[PROVIDED INFORMATION Boundary: Start]

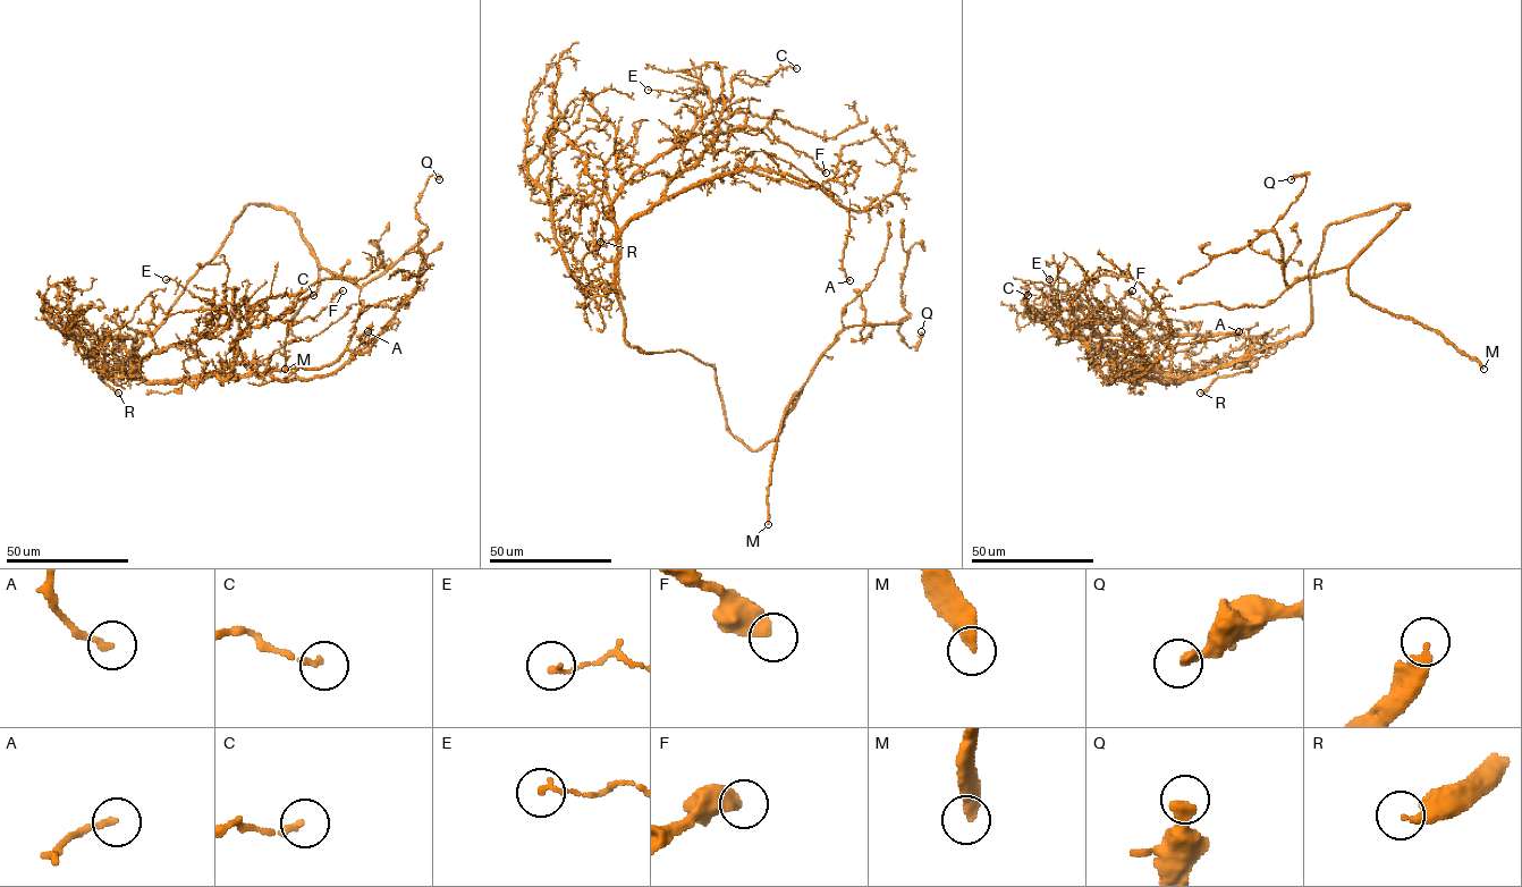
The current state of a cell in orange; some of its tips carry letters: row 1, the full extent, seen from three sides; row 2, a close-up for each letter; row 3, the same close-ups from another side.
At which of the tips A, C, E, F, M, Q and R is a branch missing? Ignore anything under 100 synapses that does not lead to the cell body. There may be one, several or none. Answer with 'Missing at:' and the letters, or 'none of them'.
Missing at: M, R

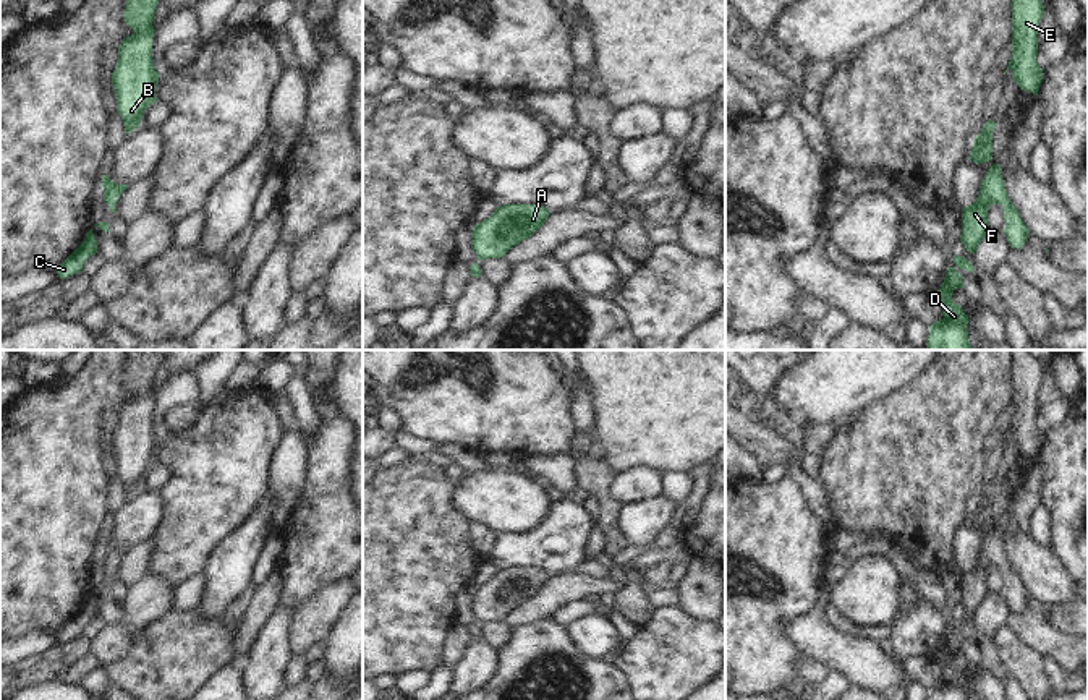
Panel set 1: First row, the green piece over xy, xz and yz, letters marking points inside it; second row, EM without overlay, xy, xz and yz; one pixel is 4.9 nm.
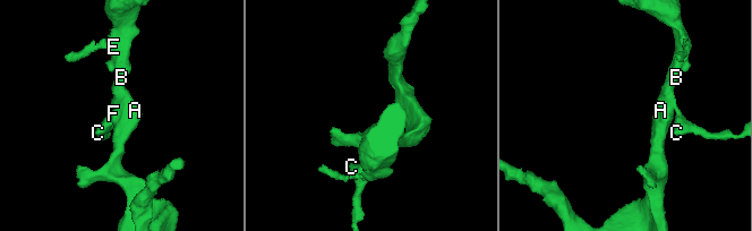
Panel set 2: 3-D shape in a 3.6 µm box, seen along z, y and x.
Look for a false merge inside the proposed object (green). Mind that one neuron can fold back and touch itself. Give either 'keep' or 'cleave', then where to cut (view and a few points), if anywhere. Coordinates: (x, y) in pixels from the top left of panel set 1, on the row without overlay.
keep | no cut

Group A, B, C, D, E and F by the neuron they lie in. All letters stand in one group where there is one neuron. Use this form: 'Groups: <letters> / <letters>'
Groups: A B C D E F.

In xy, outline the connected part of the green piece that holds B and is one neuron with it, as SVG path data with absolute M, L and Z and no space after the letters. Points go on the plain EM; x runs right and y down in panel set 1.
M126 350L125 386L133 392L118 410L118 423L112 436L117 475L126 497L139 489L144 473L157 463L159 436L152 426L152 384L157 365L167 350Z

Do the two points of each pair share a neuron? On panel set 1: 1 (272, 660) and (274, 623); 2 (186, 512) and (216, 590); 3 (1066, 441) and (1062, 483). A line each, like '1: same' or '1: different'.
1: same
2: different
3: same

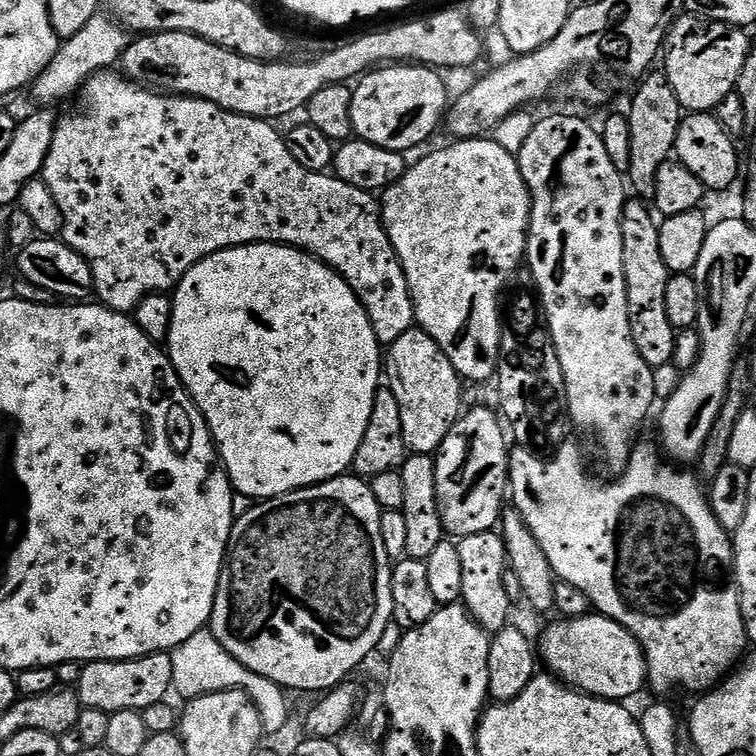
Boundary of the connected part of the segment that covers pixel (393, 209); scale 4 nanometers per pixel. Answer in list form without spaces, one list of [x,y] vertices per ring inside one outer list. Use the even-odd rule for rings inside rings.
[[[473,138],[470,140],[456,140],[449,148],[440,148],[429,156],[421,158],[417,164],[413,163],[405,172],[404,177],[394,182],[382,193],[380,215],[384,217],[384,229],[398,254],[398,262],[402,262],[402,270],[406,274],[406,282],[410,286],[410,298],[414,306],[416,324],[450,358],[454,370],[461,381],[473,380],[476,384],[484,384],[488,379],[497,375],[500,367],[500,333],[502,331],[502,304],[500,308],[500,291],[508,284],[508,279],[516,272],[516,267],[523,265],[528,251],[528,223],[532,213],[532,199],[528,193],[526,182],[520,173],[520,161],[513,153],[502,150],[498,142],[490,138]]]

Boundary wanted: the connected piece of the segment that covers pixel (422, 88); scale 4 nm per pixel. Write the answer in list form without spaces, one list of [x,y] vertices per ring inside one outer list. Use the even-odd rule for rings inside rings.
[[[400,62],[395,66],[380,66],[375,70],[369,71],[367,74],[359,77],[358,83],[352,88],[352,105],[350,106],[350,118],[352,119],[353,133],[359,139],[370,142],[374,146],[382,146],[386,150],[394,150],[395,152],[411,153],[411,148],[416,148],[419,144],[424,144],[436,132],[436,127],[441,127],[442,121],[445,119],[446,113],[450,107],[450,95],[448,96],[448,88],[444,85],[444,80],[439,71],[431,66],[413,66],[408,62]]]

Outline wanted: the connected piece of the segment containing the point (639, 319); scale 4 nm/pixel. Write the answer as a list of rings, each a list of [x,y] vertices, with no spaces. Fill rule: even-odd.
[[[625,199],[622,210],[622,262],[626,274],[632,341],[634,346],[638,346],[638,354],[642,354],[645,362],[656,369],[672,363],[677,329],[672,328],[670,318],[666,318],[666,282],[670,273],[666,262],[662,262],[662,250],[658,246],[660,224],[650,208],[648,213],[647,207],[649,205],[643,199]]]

[PROVIDED INFORMATION Boundary: End]

DESCRIPTION OF THE TASK ->
A complete answer gives every line of the records holding "seen".

ANSWER TO THIS PROBLEM ->
The current state of a cell in orange; some of its tips carry letters: row 1, the full extent, seen from three sides; row 2, a close-up for each letter; row 3, the same close-ups from another side.
Panel set 2: 3-D shape in a 3.6 µm box, seen along z, y and x.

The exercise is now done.